To provide a multi-purpose space where young people and the local community can gather to perform, practice and learn the arts, express creativity and celebrate cultures.
What we did:
Built a complex two storey building comprising 1,422 square metres, with many purposes and features:
There are full height windows across the whole perimeter, Manaia pattern across the floor and floating Decortec ceiling panels built from fire safe MDF veneered in Sapelle.
The performance centre has a Victorian Ash timber floor and a specially designed Manaia pattern painted on top of the timber. This pattern extends through to cover the internal polished concrete and onto the pathway outside the building.
The level 2 structure is built entirely of timber - the main portals being LVL with curved columns at each end created by faceting the product. The portals are an exposed feature of the finished building and each portal is a different size and shape. This required careful selection of the product to get the desired finish. The level 2 dance studio has a strand board spring floor, similar to the design of the Ground floor Victorian Ash sprung floor.
There are sound isolated rooms comprising four separate acoustic rooms with walls varying from 300–600mm thick.

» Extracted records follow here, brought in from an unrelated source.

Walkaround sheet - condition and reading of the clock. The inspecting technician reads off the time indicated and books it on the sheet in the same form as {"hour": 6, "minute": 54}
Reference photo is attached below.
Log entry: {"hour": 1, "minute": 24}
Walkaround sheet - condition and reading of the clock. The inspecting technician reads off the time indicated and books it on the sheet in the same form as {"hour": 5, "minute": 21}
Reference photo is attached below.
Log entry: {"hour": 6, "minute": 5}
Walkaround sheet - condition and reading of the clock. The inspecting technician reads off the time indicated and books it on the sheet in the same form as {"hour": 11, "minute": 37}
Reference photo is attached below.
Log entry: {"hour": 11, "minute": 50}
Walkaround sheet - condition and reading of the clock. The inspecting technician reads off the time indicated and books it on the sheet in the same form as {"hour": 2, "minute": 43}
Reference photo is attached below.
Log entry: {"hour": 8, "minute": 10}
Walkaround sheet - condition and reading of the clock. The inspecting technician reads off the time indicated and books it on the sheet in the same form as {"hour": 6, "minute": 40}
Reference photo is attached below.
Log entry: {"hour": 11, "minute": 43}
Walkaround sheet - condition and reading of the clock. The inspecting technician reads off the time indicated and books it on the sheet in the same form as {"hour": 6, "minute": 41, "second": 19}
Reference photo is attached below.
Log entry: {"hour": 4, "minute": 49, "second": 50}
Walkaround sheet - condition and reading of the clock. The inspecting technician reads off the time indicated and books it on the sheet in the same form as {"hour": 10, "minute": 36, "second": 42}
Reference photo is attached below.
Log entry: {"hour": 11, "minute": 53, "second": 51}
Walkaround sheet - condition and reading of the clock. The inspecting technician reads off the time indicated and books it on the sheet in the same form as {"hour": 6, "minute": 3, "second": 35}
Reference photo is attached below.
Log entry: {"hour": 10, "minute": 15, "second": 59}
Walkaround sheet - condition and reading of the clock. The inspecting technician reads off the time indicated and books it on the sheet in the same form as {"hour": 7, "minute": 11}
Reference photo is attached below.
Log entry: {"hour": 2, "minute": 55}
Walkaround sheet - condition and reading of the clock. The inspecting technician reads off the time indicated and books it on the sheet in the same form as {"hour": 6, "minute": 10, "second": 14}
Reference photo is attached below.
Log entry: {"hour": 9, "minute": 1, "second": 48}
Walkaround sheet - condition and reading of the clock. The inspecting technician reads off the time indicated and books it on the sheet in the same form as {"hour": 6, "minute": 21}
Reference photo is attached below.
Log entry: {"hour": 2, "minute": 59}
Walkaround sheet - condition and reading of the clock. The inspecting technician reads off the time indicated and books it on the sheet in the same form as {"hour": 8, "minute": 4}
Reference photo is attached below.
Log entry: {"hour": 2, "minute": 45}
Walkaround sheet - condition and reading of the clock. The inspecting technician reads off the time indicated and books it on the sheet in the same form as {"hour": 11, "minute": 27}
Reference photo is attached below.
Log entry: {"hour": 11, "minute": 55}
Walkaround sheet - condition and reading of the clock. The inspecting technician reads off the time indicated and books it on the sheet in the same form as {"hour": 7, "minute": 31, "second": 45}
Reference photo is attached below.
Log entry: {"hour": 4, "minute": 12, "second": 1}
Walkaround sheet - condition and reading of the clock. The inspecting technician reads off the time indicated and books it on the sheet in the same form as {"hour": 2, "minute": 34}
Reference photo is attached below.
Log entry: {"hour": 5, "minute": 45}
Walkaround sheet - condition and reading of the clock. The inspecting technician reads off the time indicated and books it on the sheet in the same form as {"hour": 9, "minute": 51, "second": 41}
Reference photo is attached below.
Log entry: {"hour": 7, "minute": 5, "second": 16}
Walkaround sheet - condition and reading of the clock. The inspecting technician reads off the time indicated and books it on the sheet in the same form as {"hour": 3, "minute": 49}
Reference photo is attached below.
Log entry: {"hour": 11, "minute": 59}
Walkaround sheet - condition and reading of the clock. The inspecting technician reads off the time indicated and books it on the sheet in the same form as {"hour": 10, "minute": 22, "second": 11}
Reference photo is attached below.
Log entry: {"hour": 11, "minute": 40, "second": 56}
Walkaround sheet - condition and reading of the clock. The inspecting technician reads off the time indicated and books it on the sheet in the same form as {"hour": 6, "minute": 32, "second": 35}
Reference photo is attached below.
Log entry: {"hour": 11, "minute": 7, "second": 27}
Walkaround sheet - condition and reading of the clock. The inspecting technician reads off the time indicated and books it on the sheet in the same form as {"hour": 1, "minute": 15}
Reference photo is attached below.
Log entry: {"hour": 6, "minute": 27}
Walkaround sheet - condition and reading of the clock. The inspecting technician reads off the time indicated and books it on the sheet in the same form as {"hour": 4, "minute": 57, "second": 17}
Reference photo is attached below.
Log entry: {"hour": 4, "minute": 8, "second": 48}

One of the sound rooms is completely isolated from the structure; it is built on a floating floor and the walls and ceiling are all within the floating floor area with no solid connections to the surrounding structure.
The building snakes its way down the site with no parallel grid lines making the set out very challenging but also creating an amazing shaped building. The building steps down the site, which added to the challenges when co-ordinating structure, services and finishes.
The main feature on the ground floor is the 12 Masa timber columns that clad the concrete columns – six of which have been hand carved.
On completion of the building there was a late variation to the build. The Hawkins team carried a complete repair of the car park replacing all the hard fill, repairing soft spots, resurfacing the car park and installing a design and built landscaping area plus managing the planting of new gardens.
The amazing geometrically designed shapes of the outside of the building has stirred great interest amongst the local community. At sunset the shapes reflect a double sunset which has attracted many photographers to the Centre.
The Centre has been gifted the name Te Oro by Ngati Paoa with the endorsement of Ngai Tai ki Tamaki and Ngati Whatua Orakei.